By now, I’ve fallen into a pattern, or a habit: we are up at First Light; we leave at Sunrise and travel 4-5 hours, roughly 80 miles per day. More than that is tiring when you’re single-handling.
Leaving early makes sense for several reasons…first, it gives us time to recover if something goes wrong, and it gives us time to enjoy the next town on the route. I began telling friends that I was a 9-to-5 kind of guy: in bed bt nine, and up at 5 to walk Guinness.
The schedule makes sense for another reason: every day around 4PM, I get out the charts and the cruising guides, and I study the next day’s route – mile-by-mile. For the most part, the ICW is well marked, but there are treacherous ares caused by shoaling, and there are a couple of spots where the ICW turns sharply, and if you don’t watch the navigation markers, you’re going to miss your turn. We also check the clearance for each bridge along the route.

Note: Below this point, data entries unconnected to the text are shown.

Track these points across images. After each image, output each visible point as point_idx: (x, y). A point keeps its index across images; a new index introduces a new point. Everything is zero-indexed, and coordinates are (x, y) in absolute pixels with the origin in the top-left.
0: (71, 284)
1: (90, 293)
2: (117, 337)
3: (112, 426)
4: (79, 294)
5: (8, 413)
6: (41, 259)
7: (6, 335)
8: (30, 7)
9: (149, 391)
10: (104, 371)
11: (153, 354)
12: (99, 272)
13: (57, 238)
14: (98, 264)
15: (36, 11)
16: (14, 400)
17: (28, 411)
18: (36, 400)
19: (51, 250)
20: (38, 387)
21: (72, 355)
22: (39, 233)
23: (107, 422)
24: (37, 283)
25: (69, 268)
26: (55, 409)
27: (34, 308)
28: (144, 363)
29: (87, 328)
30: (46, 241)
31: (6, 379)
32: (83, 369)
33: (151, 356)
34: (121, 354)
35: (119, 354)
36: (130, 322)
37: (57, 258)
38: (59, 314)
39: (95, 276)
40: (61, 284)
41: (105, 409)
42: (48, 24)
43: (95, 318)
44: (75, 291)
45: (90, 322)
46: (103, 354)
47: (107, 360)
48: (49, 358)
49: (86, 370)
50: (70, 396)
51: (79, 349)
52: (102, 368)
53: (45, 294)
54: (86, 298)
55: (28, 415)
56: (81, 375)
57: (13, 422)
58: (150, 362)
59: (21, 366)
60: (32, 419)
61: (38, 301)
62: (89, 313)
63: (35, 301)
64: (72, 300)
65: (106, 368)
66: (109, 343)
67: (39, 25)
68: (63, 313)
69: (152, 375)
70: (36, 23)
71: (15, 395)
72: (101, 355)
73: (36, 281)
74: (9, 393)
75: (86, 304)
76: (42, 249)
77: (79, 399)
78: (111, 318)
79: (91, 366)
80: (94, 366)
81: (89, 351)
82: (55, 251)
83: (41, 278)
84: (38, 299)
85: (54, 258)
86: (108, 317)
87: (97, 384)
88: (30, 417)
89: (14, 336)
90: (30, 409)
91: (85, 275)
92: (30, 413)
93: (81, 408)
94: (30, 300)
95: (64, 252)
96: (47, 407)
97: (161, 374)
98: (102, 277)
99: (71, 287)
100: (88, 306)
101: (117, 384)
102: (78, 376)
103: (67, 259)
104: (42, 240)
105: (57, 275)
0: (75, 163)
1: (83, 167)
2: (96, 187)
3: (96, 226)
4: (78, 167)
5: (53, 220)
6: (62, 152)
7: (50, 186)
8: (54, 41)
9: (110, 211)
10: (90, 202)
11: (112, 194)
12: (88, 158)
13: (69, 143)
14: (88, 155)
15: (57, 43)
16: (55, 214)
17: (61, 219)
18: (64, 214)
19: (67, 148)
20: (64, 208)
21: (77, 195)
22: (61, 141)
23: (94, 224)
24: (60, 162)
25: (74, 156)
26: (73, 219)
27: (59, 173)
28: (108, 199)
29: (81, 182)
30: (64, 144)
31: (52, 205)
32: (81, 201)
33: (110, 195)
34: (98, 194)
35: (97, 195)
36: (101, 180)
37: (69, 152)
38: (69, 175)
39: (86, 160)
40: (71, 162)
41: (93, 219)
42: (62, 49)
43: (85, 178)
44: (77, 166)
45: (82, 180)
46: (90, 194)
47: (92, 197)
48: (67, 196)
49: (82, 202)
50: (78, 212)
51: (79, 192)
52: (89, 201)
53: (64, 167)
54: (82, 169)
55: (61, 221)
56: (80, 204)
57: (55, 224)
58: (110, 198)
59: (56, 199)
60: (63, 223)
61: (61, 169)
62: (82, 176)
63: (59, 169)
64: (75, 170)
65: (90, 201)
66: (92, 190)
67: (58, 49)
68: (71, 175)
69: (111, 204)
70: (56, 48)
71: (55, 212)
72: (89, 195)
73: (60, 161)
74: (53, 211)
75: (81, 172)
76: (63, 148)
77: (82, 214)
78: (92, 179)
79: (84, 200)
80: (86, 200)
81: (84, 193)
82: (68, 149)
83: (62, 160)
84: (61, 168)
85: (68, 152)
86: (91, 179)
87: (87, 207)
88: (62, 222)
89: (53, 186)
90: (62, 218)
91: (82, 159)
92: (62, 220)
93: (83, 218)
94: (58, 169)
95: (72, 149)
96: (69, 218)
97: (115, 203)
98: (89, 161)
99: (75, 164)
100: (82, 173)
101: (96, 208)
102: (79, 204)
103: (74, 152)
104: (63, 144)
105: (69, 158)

And it’s also interesting that sometimes the buoy colors reverse from red to green, depending on whether you are approaching an inlet or leaving one behind.
If things are particularly dicey, or if we’re going offshore, this is when we enter the necessary waypoints into the chartplotter.
We also have to create a new Wi-Fi connection as we tie up at each new marina.
– Laptop – for the blog
– Alexa – for my music
– FireTV – for after-dinner entertainment
Tonight it worked pretty well. Sometimes not so much. Alexa is the flakiest.
And the Internet at some marinas is very poor.